*AUFGABEN*
[1] Nenne alle Angaben im Beitrag zur Andeutungstheorie, die Ziffern enthalten.
[2] Schreibe aus dem Beitrag zur Andeutungstheorie den Abschnitt ab, der mit „Montag, 24. Februar“ beginnt und mit „ausreichende Andeutung gefunden.“ endet.
[3] In welcher Form hatten die Ehegatten laut dem Beitrag zur Andeutungstheorie ihr gemeinschaftliches Testament errichtet?

Montag, 24. Februar 2020

OLG München zur Andeutungstheorie zu streng

Das OLG München lässt mit einer Fehlentscheidung vom 12.11.2019 (31 Wx 183/19) aufhorchen.
Ehegatten hatten ein gemeinschaftliches Testament in der Wir-Form errichtet. Darin hieß es, dass "nach unserem Tod das Haus unser Sohn" erhält. Eine ausdrückliche Regelung für den ersten Erbfall war im Testament nicht enthalten. Die Ehegatten wollten sich zunächst gegenseitig zu Alleinerben einsetzen, jedenfalls hat das OLG München dies unterstellt. Dieser Wille habe jedoch im Testament keine ausreichende Andeutung gefunden.

Wie geht es richtig? Das Testament ist formbedürftig. Daher muss der Wille des Erblassers im Testament angedeutet sein, weil er sonst nicht in der erforderlichen Form geäußert ist. Dafür genügte bisher jede noch so kleine Andeutung. Natürlich muss dann noch mit allen möglichen anderen Beweismitteln herausgefunden werden, was der Erblasser wirklich wollte. Und das macht Arbeit.

*ANGEZEIGTE EINTRÄGE*
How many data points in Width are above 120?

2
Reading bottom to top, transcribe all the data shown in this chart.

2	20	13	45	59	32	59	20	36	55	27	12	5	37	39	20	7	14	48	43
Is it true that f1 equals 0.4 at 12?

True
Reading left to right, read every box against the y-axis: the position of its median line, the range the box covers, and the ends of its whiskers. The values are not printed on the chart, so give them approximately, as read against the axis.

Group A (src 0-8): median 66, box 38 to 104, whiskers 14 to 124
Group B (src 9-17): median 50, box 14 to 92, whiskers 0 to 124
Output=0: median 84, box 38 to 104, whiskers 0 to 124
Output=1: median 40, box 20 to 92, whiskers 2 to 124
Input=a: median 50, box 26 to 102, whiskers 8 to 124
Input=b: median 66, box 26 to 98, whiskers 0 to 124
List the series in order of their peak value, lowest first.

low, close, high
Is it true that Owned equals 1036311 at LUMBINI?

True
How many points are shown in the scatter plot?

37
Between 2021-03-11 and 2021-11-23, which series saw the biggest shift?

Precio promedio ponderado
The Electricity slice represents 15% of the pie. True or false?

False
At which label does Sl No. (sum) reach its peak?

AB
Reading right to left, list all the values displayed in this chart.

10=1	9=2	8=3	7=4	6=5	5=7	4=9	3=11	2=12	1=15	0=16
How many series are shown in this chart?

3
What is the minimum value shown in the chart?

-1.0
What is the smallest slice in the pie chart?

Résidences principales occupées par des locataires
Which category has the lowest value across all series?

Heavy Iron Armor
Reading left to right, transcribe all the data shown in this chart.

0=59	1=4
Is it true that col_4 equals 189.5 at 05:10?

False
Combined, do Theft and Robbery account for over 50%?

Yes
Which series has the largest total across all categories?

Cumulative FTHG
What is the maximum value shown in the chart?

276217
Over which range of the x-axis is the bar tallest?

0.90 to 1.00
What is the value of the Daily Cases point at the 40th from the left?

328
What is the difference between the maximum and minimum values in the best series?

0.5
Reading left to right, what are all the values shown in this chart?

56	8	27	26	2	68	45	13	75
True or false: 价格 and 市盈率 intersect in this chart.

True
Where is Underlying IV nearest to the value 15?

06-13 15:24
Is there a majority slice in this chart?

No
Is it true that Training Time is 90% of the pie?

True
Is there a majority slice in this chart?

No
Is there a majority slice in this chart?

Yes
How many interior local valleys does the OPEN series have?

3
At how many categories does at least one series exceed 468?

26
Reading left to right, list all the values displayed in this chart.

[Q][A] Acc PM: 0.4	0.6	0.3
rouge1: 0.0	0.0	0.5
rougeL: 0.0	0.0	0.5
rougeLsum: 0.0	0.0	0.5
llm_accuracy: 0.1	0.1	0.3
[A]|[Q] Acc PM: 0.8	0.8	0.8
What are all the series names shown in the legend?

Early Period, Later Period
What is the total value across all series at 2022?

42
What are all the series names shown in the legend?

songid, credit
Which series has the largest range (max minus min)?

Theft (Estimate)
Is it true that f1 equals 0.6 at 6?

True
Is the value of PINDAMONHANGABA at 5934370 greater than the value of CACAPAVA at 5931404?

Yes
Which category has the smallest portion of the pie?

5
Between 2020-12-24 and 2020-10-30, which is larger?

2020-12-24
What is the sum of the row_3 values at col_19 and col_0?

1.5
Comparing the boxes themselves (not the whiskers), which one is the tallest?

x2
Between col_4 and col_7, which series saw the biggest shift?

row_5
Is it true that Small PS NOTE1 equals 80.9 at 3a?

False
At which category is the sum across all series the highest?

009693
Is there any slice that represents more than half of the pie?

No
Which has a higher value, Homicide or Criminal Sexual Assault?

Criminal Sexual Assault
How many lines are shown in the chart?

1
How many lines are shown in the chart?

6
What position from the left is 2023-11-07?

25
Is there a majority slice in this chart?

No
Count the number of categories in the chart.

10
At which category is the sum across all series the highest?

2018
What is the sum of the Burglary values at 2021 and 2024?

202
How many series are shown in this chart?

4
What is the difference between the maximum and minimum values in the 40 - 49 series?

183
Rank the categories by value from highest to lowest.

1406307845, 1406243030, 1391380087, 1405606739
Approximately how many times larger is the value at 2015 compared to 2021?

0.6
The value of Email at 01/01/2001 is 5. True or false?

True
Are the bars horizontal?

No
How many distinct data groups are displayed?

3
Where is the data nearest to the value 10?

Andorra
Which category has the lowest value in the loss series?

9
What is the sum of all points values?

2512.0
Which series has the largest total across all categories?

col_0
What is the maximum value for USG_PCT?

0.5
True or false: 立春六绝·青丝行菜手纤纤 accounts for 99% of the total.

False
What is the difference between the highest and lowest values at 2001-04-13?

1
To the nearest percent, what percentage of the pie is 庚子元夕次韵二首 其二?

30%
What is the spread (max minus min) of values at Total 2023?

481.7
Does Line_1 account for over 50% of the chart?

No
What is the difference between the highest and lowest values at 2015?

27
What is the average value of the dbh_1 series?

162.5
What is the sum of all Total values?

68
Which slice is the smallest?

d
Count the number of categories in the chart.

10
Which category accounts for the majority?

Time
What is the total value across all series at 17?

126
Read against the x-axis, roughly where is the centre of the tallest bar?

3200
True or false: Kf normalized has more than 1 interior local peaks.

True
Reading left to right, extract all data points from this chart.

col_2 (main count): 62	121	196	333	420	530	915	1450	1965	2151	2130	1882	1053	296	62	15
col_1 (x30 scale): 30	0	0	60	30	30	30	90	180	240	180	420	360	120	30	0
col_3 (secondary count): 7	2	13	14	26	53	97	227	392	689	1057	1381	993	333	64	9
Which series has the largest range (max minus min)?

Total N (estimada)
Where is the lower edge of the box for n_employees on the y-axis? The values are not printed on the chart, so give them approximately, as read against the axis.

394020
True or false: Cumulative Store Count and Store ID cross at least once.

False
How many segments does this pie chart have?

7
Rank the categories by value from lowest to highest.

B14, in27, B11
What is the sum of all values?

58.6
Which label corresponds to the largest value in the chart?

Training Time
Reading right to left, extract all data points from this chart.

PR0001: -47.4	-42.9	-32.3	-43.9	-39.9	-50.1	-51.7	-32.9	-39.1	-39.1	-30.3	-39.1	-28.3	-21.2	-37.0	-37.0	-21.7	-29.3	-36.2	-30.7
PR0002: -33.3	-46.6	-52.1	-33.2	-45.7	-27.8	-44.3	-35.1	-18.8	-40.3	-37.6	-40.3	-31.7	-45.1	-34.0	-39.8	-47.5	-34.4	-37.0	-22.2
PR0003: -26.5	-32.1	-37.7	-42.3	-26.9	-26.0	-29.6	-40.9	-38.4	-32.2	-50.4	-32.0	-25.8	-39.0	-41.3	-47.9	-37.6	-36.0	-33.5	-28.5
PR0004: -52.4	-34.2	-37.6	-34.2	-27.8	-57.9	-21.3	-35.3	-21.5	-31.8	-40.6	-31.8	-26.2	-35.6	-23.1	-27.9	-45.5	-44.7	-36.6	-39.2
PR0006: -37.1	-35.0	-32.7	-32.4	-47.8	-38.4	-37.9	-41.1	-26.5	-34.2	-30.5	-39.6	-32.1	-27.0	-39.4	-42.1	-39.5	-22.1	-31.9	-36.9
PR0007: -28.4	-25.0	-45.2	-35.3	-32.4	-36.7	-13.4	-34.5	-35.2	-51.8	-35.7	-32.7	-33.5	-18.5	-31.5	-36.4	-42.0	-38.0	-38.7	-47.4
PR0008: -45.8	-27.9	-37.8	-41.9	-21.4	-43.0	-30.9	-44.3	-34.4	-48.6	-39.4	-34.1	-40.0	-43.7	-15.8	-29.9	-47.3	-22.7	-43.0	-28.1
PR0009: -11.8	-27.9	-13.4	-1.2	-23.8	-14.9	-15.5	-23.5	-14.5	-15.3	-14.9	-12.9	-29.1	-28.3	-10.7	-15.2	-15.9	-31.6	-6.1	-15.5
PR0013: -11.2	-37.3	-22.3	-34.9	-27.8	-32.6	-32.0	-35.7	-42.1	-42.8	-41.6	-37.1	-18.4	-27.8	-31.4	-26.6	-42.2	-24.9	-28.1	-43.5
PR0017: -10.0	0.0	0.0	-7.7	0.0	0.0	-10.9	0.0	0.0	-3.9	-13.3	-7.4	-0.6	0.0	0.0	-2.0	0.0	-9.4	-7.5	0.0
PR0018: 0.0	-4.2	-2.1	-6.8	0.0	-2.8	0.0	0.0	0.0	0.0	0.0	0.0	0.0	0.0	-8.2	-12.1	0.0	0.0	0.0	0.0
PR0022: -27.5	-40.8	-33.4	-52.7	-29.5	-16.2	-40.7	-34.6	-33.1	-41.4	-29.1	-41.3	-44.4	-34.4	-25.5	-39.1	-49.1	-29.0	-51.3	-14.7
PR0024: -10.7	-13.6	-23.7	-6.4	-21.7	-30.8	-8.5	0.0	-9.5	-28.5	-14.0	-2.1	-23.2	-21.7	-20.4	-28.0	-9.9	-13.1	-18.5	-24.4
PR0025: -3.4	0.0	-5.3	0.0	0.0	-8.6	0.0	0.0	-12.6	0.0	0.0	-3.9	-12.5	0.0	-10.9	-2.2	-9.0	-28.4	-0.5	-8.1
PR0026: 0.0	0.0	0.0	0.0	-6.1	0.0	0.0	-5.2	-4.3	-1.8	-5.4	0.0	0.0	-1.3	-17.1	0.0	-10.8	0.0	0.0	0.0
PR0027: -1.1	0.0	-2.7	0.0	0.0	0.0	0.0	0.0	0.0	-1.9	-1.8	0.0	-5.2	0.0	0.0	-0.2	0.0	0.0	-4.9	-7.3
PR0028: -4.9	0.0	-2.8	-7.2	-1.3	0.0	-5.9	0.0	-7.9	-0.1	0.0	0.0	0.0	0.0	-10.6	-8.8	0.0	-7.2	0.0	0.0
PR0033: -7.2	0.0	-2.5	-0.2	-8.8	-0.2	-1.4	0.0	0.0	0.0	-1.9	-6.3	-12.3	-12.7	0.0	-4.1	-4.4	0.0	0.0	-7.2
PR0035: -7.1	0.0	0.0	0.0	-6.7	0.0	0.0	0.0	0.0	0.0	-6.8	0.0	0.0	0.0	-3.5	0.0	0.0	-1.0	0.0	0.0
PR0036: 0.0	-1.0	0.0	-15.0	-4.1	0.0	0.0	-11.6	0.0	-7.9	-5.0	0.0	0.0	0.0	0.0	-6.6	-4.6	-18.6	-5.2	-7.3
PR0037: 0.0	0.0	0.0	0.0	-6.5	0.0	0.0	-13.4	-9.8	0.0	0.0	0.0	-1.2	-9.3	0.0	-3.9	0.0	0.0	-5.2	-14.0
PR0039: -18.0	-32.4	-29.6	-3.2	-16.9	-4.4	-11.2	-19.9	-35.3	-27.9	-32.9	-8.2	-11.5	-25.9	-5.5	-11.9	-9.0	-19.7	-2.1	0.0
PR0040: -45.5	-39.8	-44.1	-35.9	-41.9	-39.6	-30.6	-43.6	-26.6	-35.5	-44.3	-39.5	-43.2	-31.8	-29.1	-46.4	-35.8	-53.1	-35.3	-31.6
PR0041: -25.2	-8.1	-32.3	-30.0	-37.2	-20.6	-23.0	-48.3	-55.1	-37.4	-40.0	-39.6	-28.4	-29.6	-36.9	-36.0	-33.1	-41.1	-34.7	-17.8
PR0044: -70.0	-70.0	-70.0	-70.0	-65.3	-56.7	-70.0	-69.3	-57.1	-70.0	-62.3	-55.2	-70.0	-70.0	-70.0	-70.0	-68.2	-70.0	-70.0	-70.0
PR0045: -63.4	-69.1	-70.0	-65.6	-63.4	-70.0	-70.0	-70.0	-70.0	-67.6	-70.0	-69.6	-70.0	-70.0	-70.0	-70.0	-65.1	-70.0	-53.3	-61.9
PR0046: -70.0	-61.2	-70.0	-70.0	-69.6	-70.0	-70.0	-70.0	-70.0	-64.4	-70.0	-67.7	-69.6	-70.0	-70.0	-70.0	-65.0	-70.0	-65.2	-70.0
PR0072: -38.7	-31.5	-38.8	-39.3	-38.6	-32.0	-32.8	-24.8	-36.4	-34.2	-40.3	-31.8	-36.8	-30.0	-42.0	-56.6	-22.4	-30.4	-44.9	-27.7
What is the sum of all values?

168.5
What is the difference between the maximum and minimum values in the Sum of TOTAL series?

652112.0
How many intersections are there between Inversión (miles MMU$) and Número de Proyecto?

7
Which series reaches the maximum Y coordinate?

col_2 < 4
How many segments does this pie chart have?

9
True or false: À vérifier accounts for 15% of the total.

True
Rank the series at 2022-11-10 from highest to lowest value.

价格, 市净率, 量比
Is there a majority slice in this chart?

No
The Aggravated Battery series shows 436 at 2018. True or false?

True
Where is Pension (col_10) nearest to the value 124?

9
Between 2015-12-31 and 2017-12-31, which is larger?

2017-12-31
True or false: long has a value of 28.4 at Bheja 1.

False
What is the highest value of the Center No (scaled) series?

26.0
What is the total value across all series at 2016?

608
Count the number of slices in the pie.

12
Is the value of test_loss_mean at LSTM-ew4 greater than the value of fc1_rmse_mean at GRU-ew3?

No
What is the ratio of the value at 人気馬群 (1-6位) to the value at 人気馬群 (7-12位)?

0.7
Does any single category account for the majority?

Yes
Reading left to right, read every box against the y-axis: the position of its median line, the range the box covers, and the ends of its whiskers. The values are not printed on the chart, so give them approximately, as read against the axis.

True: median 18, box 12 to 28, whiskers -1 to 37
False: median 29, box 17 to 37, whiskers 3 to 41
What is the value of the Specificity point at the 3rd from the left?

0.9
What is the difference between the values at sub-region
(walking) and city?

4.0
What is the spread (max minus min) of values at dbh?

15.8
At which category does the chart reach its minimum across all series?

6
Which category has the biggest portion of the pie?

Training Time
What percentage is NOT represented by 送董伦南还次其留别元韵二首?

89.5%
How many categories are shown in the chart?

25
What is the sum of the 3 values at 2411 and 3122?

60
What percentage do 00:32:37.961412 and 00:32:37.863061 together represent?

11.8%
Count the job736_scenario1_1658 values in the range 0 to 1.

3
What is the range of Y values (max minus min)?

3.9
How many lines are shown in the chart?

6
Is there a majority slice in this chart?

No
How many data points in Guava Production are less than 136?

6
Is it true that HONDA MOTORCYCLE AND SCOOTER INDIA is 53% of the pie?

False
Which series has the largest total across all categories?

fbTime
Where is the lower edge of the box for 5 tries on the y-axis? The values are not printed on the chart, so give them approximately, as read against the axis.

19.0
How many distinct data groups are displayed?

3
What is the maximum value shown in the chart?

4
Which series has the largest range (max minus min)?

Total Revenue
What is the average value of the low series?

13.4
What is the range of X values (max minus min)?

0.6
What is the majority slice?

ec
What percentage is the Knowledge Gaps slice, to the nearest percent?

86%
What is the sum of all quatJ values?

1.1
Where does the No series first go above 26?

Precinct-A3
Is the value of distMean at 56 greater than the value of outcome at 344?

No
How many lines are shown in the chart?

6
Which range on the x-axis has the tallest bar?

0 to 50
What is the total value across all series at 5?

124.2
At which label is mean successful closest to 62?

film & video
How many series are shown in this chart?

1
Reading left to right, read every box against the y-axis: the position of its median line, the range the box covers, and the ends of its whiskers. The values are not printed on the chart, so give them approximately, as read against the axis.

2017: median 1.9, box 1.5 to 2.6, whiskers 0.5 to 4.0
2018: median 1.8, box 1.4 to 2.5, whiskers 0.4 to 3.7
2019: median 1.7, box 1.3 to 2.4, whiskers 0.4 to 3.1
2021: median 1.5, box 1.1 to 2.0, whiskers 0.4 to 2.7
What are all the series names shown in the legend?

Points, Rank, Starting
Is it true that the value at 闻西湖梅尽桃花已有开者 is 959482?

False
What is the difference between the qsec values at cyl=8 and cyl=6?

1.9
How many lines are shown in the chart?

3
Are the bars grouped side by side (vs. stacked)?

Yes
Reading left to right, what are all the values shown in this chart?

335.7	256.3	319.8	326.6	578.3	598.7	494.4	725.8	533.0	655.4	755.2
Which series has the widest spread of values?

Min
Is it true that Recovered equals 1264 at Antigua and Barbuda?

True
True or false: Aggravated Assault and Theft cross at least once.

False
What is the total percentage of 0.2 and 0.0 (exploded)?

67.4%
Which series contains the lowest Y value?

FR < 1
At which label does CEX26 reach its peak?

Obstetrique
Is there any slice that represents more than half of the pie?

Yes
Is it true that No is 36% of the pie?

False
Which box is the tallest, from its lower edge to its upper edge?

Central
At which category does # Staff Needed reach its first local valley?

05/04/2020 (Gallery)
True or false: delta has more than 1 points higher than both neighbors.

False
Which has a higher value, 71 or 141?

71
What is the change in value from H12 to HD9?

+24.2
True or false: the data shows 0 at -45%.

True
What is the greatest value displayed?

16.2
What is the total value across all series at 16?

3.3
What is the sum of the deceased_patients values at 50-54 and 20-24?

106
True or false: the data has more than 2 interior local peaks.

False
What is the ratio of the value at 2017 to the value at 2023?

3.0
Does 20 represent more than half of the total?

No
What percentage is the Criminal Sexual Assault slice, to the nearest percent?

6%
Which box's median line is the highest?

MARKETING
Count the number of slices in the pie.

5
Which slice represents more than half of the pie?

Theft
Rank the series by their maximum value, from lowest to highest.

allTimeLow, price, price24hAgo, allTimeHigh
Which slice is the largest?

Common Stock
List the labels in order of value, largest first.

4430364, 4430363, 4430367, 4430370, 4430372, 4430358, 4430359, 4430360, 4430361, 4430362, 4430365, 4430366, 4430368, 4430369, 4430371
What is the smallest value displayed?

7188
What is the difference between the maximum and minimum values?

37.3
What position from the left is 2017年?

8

*LÖSUNGEN*
[1] 24. Februar 2020; 12.11.2019; 31 Wx 183/19

[2]
Montag, 24. Februar 2020

OLG München zur Andeutungstheorie zu streng

Das OLG München lässt mit einer Fehlentscheidung vom 12.11.2019 (31 Wx 183/19) aufhorchen.
Ehegatten hatten ein gemeinschaftliches Testament in der Wir-Form errichtet. Darin hieß es, dass "nach unserem Tod das Haus unser Sohn" erhält. Eine ausdrückliche Regelung für den ersten Erbfall war im Testament nicht enthalten. Die Ehegatten wollten sich zunächst gegenseitig zu Alleinerben einsetzen, jedenfalls hat das OLG München dies unterstellt. Dieser Wille habe jedoch im Testament keine ausreichende Andeutung gefunden.

[3] In der Wir-Form.